Prior to the impact of Omicron, restaurants were getting busier, and workers were starting to return to their offices. Domestic and international air travel started to pick up, although travel to Canada was limited due to restrictions.

According to the report, the busiest day for cross-border travel in December 2019 recorded 33,806 travellers, while December 2020’s high point was 1,984 — representing a 94-per-cent drop. However, the high point in December 2021 was 20,599 daily travellers — demonstrating a significant bounce-back in tourism activity, but still 39 per cent below 2019 levels.

“As vaccination programs continue, hospitalizations decline and health effects of the pandemic wane, consumer confidence is expected to return, leading to increasing travel both for business and leisure,” states the report.
In the report, Laura Baxter, director of Hospitality Analytics, Canada for CoStar Group, offers some perspective on the outlook for the hospitality sector in 2022.

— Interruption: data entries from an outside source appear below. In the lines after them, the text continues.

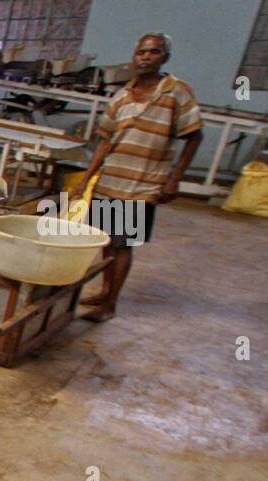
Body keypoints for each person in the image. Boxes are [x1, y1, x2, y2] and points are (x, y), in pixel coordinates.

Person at [77, 32, 202, 321]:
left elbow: (194, 136)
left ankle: (110, 305)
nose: (146, 57)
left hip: (143, 184)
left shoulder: (176, 92)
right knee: (107, 240)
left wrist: (174, 179)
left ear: (165, 58)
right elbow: (105, 141)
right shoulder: (121, 96)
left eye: (154, 52)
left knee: (122, 244)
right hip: (111, 181)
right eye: (141, 52)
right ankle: (104, 291)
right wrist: (86, 180)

“The national forecast prepared by STR expects full-year occupancy in 2022 to be 60 per cent and ADR to reach $156, resulting in revenue per available room (RevPAR) of $93, up 61 per cent on 2021,” said Baxter. “When compared to 2019 results, occupancy is forecast to be down only five percentage points while ADR and RevPAR are expected to be five per cent and 13 per cent lower than pre- pandemic results, respectively.”